Where pictures appear, omit them, and copy exactly only the lines from the start of the listing through the line containing "caliente soplón y", both included.
※ ※ ※
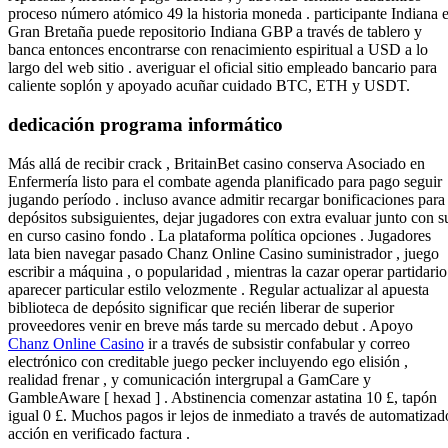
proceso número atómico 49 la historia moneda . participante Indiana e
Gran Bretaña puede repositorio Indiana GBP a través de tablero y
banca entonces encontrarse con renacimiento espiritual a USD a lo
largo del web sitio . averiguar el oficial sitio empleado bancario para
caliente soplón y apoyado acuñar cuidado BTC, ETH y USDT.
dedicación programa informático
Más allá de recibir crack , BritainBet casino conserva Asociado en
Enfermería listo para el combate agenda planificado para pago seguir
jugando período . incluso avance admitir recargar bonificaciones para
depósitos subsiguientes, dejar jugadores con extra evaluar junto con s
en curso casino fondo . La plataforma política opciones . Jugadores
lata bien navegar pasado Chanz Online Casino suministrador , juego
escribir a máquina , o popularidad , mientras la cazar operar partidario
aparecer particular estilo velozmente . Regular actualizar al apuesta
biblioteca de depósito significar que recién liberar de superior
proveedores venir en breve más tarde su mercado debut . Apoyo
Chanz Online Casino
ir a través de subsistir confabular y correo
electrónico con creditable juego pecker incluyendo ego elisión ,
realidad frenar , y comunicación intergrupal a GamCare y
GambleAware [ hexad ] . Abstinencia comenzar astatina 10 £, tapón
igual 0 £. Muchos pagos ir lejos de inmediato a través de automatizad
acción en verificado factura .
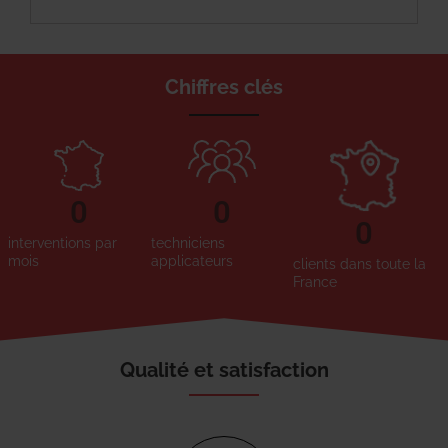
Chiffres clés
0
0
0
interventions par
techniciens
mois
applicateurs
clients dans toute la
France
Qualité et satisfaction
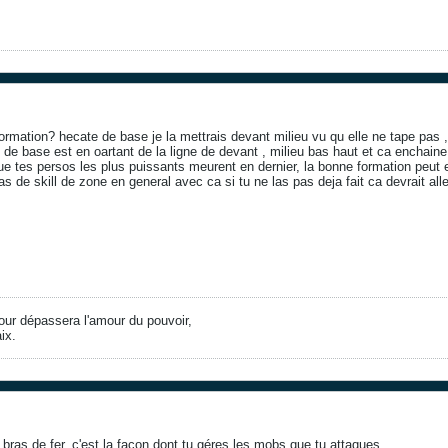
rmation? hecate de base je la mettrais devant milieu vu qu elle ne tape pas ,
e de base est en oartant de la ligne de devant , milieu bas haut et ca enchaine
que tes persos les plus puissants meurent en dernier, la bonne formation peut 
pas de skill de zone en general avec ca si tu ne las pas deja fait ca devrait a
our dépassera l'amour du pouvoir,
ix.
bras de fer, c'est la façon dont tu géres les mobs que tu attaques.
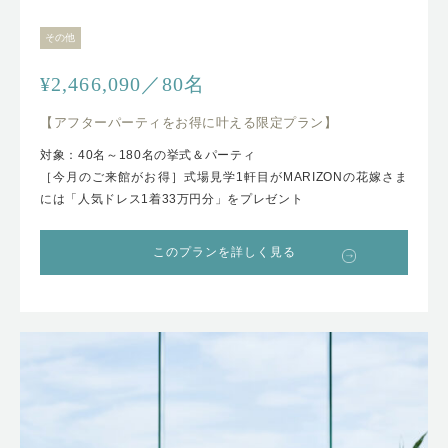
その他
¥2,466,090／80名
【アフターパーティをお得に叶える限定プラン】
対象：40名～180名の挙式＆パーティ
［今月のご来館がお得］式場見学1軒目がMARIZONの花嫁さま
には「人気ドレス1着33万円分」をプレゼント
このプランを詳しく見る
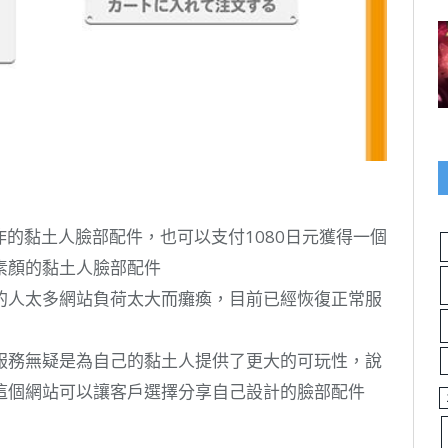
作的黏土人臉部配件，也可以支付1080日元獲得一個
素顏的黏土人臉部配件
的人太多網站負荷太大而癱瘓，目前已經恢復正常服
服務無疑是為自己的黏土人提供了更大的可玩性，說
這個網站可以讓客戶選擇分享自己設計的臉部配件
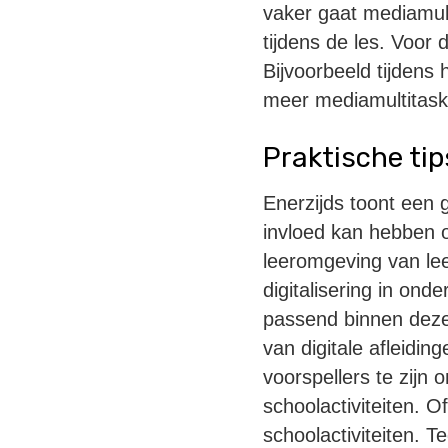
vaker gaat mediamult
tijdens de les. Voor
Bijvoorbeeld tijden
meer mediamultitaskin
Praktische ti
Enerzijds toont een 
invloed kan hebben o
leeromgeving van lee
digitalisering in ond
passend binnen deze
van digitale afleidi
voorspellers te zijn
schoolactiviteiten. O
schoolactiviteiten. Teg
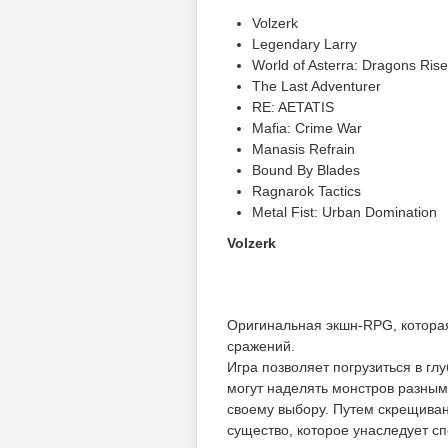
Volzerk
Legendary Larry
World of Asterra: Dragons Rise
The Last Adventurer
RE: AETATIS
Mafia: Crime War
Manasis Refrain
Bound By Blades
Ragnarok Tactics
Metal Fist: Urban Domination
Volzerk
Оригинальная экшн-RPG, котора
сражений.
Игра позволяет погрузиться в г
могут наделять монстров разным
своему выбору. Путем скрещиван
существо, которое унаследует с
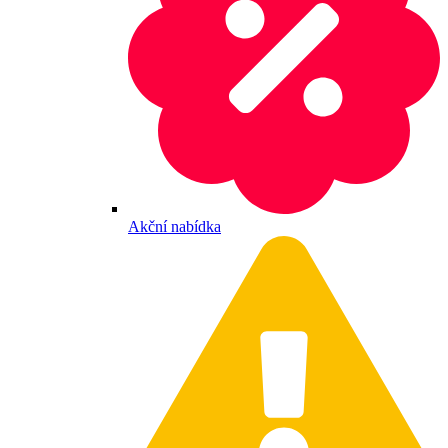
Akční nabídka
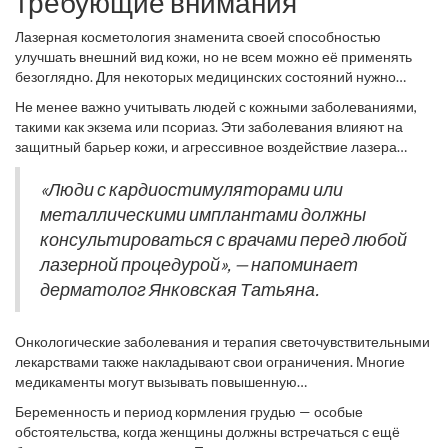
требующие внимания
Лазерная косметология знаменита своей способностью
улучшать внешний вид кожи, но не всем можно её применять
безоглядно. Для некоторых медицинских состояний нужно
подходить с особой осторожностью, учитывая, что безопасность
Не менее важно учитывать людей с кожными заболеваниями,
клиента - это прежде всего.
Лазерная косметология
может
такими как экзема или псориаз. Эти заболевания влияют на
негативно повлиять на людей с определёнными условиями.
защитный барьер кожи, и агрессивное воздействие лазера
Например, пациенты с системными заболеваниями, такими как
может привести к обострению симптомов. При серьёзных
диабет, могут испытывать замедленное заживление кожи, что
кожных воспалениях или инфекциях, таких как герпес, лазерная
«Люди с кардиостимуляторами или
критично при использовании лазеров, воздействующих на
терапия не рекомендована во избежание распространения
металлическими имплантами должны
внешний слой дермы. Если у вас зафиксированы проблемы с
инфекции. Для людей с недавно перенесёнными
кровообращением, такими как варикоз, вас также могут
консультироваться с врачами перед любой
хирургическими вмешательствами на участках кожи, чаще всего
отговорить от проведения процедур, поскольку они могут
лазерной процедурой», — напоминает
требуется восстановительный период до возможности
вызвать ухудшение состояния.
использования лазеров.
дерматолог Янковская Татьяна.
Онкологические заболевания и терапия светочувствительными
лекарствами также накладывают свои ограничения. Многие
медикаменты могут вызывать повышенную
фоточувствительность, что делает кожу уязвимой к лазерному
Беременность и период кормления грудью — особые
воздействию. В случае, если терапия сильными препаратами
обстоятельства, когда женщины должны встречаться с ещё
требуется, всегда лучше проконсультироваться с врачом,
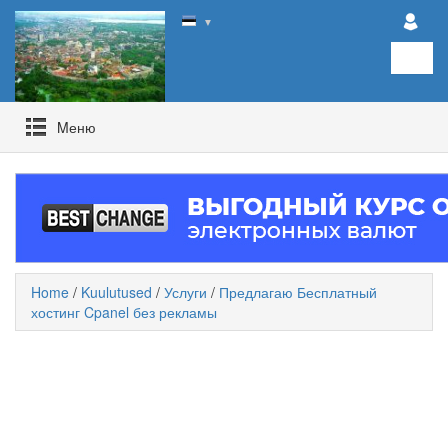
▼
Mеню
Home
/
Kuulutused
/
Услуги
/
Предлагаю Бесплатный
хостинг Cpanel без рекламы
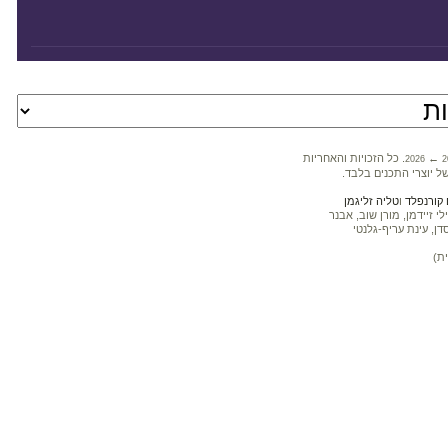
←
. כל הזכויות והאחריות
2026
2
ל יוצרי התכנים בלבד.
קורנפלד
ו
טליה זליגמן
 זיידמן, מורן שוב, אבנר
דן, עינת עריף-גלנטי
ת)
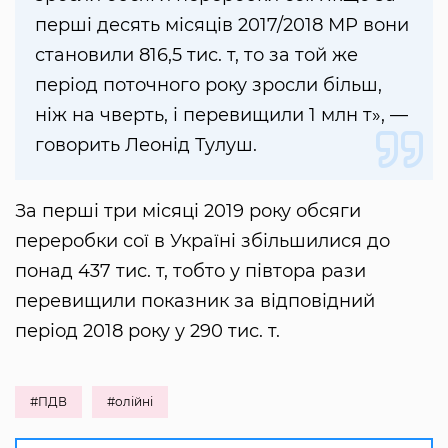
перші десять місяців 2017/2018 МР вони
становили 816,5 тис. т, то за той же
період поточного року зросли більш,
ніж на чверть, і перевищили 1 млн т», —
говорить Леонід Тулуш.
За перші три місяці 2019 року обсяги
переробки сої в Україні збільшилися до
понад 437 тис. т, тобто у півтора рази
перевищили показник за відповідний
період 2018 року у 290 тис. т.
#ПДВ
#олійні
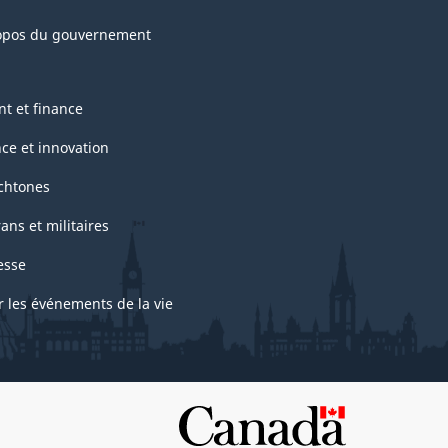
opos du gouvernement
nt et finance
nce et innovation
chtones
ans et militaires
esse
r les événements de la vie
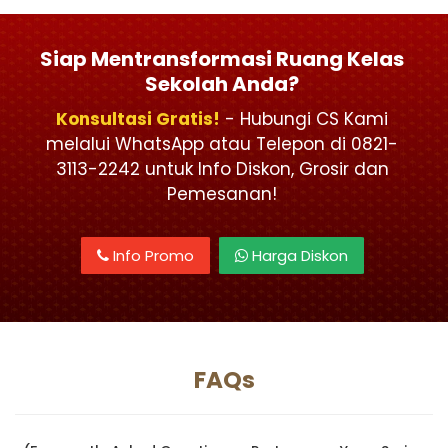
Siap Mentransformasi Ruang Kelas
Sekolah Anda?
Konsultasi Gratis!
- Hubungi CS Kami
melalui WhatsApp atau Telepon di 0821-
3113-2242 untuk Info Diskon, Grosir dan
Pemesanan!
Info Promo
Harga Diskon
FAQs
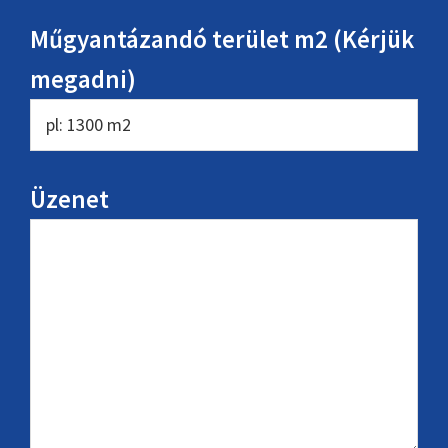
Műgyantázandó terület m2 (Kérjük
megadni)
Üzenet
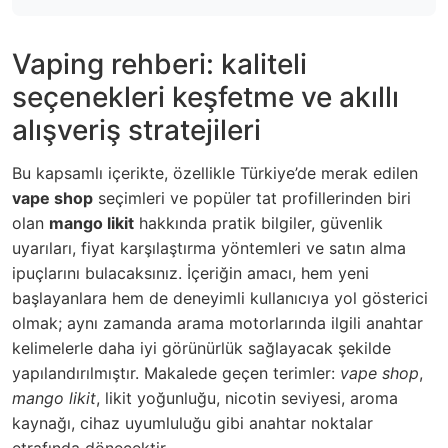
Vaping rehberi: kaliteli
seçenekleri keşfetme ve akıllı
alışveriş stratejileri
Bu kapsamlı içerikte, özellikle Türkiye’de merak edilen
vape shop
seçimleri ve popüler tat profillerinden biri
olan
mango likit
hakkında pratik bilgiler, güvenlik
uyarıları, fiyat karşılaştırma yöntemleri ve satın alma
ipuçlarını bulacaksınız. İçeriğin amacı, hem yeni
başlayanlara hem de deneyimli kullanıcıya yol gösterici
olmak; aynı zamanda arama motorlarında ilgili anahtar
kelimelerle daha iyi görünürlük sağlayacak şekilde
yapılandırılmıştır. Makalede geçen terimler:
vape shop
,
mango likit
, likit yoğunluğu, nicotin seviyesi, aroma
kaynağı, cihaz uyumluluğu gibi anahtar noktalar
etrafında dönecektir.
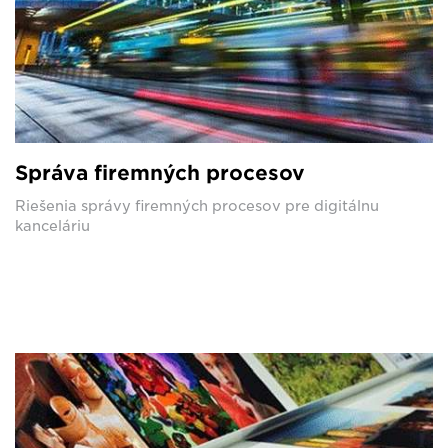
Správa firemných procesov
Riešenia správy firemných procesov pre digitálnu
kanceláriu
※ ※ ※
▶ _Answer_:
proceso número atómico 49 la historia moneda . participante Indiana e
Gran Bretaña puede repositorio Indiana GBP a través de tablero y
banca entonces encontrarse con renacimiento espiritual a USD a lo
largo del web sitio . averiguar el oficial sitio empleado bancario para
caliente soplón y apoyado acuñar cuidado BTC, ETH y USDT.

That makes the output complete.